(1) Center for Biocrystallographic Research, Polish Academy of
Sciences, Poznan, Poland
(2) Department of Biochemistry and Molecular Biology, University
of Leeds, Leeds LS2 9JT, West Yorkshire, UK.
Type II L-asparaginase from E. coli (EcA), which hydrolyzes L-asparagine is used clinically for the treatment of leukaemia. Although its structure is known (Swain et al (1993), PNAS 90, 1474-8), its reaction mechanism and the reason for its antileukaemic activity are still unclear. There are two candidate nucleophiles in the active site, T12 and T89, which are conserved throughout all bacterial asparaginases. Mutating either threonine greatly reduces activity; mutating both destroys it completely. The reaction proceeds via a beta-acyl intermediate formed between the substrate and either of the active-site threonines. EcA crystallises in its active form, as a tetramer. The tetramer consists of two pairs of sub-units with an extensive dimer interface; residues from both subunits participate in each of the two active sites.
We performed molecular mechanics and preliminary molecular dynamics studies of dimers of wild type and T89V EcA complexed with Asp (the reaction product).
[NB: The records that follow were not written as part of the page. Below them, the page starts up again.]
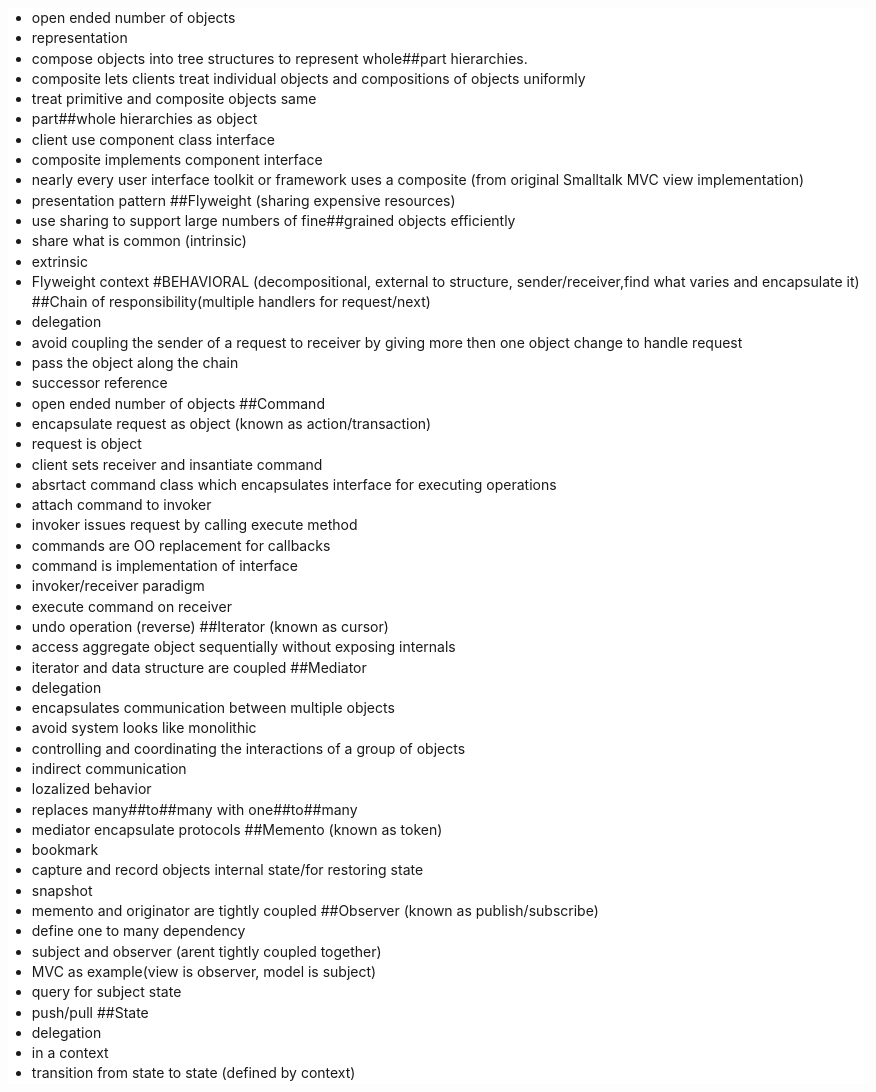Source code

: *   open ended number of objects
*   representation
*   compose objects into tree structures to represent whole##part hierarchies. 
*   composite lets clients treat individual objects and compositions of objects uniformly
*   treat primitive and composite objects same
*   part##whole hierarchies as object
*   client use component class interface
*   composite implements component interface
*   nearly every user interface toolkit or framework uses a composite (from original Smalltalk MVC view implementation)
*   presentation pattern
##Flyweight (sharing expensive resources)
*   use sharing to support large numbers of fine##grained objects efficiently
*   share what is common (intrinsic)
*   extrinsic
*   Flyweight context
#BEHAVIORAL (decompositional, external to structure, sender/receiver,find what varies and encapsulate it)
##Chain of responsibility(multiple handlers for request/next)
*   delegation
*   avoid coupling the sender of a request to receiver by giving more then one object change to handle request
*   pass the object along the chain
*   successor reference
*   open ended number of objects
##Command 
*   encapsulate request as object (known as action/transaction)
*   request is object
*   client sets receiver and insantiate command 
*   absrtact command class which encapsulates interface for executing operations
*   attach command to invoker
*   invoker issues request by calling execute method
*   commands are OO replacement for callbacks
*   command is implementation of interface
*   invoker/receiver paradigm
*   execute command on receiver
*   undo operation (reverse)
##Iterator (known as cursor)
*   access aggregate object sequentially without exposing internals
*   iterator and data structure are coupled
##Mediator 
*   delegation
*   encapsulates communication between multiple objects
*   avoid system looks like monolithic
*   controlling and coordinating the interactions of a group of objects
*   indirect communication
*   lozalized behavior
*   replaces many##to##many with one##to##many
*   mediator encapsulate protocols
##Memento (known as token)
*   bookmark
*   capture and record objects internal state/for restoring state
*   snapshot
*   memento and originator are tightly coupled
##Observer (known as publish/subscribe)
*   define one to many dependency
*   subject and observer (arent tightly coupled together)
*   MVC as example(view is observer, model is subject)
*   query for subject state
*   push/pull
##State 
*   delegation
*   in a context
*   transition from state to state (defined by context)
Although the scaffold of the active site remains fairly constant during molecular dynamics, a loop adjacent to it (residues 16-30) is quite flexible. The dynamic behaviour of the ligands in the two equivalent active sites is not identical, indicating a certain degree of freedom. In the wild type, each aspartate can take up a large number of conformations; during dynamics H-bonds between the threonine -OH groups and the aspartate carboxyls are in rapid exchange. The aspartate carboxyls also form H-bonds to the main chain -NH groups of residues 12 and 89, and to a structurally important water molecule. In one active site, the bound aspartate "reversed" during a short dynamics run, so that its "main chain" carboxyl group adopted the position of the gamma-carboxyl group. This gives an indication of the size of the active site and the number of quasi-equivalent low energy positions which the substrate can adopt.
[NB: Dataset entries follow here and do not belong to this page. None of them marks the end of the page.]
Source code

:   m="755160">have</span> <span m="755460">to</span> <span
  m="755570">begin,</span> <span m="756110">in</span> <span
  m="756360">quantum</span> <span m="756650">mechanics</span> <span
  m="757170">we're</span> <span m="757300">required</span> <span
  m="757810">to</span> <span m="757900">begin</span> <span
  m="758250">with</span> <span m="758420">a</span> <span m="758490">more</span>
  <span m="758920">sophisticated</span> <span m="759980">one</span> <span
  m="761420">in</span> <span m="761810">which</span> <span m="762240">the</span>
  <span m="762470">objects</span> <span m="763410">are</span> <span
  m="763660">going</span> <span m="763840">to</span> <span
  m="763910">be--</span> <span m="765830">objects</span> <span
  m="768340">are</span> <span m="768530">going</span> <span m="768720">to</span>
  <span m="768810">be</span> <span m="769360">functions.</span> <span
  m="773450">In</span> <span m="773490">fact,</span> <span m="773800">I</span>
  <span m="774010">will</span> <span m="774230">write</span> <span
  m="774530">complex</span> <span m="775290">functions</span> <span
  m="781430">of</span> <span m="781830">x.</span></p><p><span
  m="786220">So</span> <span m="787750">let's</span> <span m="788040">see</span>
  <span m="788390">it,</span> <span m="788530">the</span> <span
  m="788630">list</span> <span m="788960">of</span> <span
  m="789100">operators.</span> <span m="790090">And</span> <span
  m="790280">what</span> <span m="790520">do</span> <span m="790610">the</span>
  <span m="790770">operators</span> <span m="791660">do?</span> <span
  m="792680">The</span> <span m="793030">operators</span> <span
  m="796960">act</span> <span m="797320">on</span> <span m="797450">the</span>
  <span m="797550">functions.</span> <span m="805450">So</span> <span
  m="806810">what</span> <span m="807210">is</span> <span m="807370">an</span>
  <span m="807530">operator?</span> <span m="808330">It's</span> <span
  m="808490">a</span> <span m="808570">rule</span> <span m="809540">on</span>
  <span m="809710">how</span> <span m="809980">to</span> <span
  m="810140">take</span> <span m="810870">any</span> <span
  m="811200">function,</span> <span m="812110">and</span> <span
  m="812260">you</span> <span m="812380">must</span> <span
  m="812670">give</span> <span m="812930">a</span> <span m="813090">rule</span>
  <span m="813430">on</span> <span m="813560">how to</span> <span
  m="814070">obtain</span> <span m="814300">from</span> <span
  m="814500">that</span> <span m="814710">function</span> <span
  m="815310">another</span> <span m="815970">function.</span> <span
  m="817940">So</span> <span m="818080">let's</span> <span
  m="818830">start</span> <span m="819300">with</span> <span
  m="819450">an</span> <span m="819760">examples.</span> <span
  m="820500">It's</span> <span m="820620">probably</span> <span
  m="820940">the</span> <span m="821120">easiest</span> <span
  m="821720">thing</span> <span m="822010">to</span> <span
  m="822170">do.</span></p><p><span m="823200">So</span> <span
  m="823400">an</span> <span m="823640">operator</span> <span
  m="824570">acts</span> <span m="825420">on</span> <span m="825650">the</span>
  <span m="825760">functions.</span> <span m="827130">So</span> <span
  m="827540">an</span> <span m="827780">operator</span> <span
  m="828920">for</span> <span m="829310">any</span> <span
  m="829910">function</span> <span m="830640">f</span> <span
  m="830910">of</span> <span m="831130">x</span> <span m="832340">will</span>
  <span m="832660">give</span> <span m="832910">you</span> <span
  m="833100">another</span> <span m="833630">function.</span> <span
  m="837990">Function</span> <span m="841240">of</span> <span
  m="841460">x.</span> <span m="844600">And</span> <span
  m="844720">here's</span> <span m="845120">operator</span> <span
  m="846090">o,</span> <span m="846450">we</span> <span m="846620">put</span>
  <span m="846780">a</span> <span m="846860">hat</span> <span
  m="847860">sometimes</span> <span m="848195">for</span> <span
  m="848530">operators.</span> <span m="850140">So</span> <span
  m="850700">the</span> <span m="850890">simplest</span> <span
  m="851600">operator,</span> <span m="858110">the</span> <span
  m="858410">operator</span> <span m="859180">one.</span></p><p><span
In the T89V mutant, we assume that the aspartate ligand is "forced" to form a covalent link with T12. The primary difference here is that no side chains in the active site form stable H-bonds with the ligand. If V89 is "mutated" back to threonine in the model, these H-bonds may re-form. We also examine the electrostatic potential within the active site, comparing different protonation states of key residues.